The Gratitude amidst the Grief and a reminder of what I do not owe to a country intent on denying my humanity
- Dionne Mills
- Nov 8, 2024
- 3 min read
It has been a heavy week. The feeling of fear, anger, frustration and foreboding I felt in 2016 has returned, but this time so much is different. This time I no longer feel helpless.
So much can be said about the fact that a fascist, sociopathic racist, adjudicated rapist and convicted felon was more appealing to most of America than a highly qualified Black and East Asian woman. If anyone should be surprised about that means that they haven't been paying attention.
My aversion to willful ignorance and my insatiable desire to see the world as it truly is has made me clear eyed for quite some time now, so the results of the 2024 election did not surprise me. It reinforced for me that my assessment of the country had always been true (not like I needed another reminder) and that not only had it not changed, but had gotten worse.
The grief and fear I have felt this week was for the women and marginalized communities of America and fear for how America's toxic ideology will inevitably affect the rest of the world.

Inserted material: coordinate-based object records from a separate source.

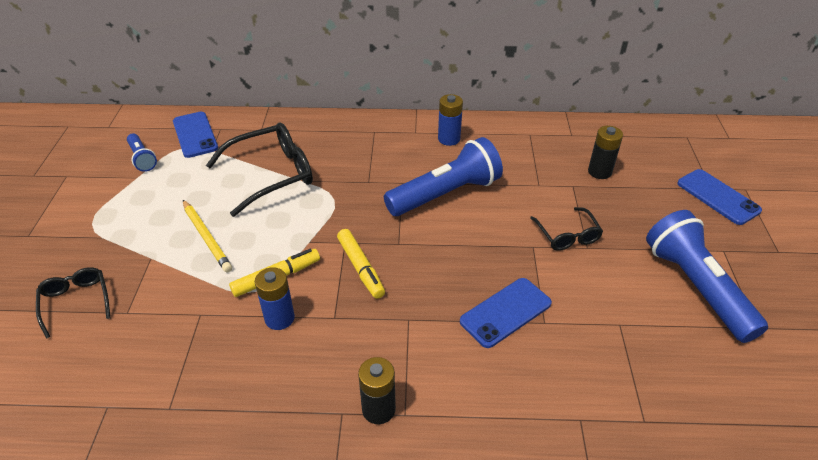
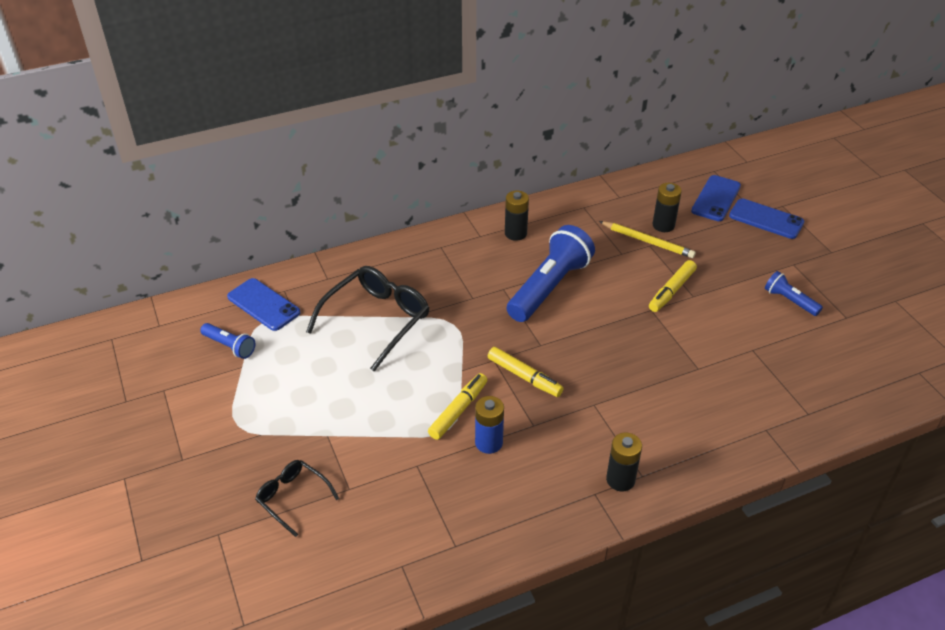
camera: 25 degrees left, 0 degrees up
(207, 237) = (365, 399): yellow pencil -> yellow pencil (648, 241)
(449, 139) = (515, 233): blue battery -> black battery
(505, 312) = (664, 371): blue phone -> blue phone (716, 198)
(567, 235) = (671, 291): black glasses -> yellow marker
(696, 287) = (789, 301): blue flashlight -> blue flashlight, size x0.49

Randy, always my grounding force, reminded me again this week that while now my phones are blowing up with messages from people seeking to leave, that we are here, in New Zealand, and that while there is no such thing as perfection, we are safe. Our children thank us for the example we set of going where we are valued and they comforted me this week as I shed my tears for my family living in the US.
After a week of night shift work, despite being tired, I decided to keep my preset brunch date with a friend- a fellow immigrant to America turned immigrant to NZ. Today was so beautiful- spring turning into summer. The sky was clear, the waters so blue.
Aotearoa is always efficient at dragging me out of my head and into nature therapy. I am always drawn into the practice of counting my blessings and I was so grateful today to be here and to be in a place where I could still fight for the causes that mean so much to me while still feeling like I can walk around in safety and security.
Below were some musings from today.
Before I could get to that, though, I had to go through the feelings of heaviness and the feelings of anger that held me this week. To see that Black women and men held up the Democratic party almost single handedly once again and that white women once again chose the drug of white supremacy over the safety of their bodily autonomy. Anger that once again Black people are one of the only people as a group that can advocate for causes that don't directly impact them while the rest of the world would put everything else above Black people's safety.
I'd posted (https://dmillssillik.wixsite.com/immigrantob/post/renewal-in-the-silence-and-what-i-do-not-owe ) previously about the tendency for many in America to demand emotional labor of Black women and my pushback against attempts to judge me for leaving the US over 3 years ago.
My video below was an emotional reaction to a text message exchange with an uncle of mine as I sat in my call room one night this week.
I assure you that I am not alone in my sentiments.
Years ago God whispered loudly in my ear to GO where I am valued. That caused me to leave private practice and become a hospitalist, then soon after that leave the United States. We sold most of our worldly possessions, that we had worked so hard to acquire. I used to feel a bit bitter that in order to find peace and security I had to give up my beautiful house and make sacrifices that a non marginalized person would not have had to make.
But it is times like this that I am reminded about how I really felt when in the throes of leaving. Staying was much harder and terrifying to me back then than the idea of leaving. I was more anxious back then about the possibility of something arising that would make us unable to leave. The process of detachment necessary to make the move was not nearly as difficult to tolerate as the suffocating feeling I felt knowing that I was surrounded by millions of people who refused to acknowledge my humanity and who had ill intent in their heart toward me and my family.
So, I will be grateful amidst the grief, and I continue in my commitment as a global citizen to work from my corner of the world to be diligent and ready on the defense for what the next 4+years will bring.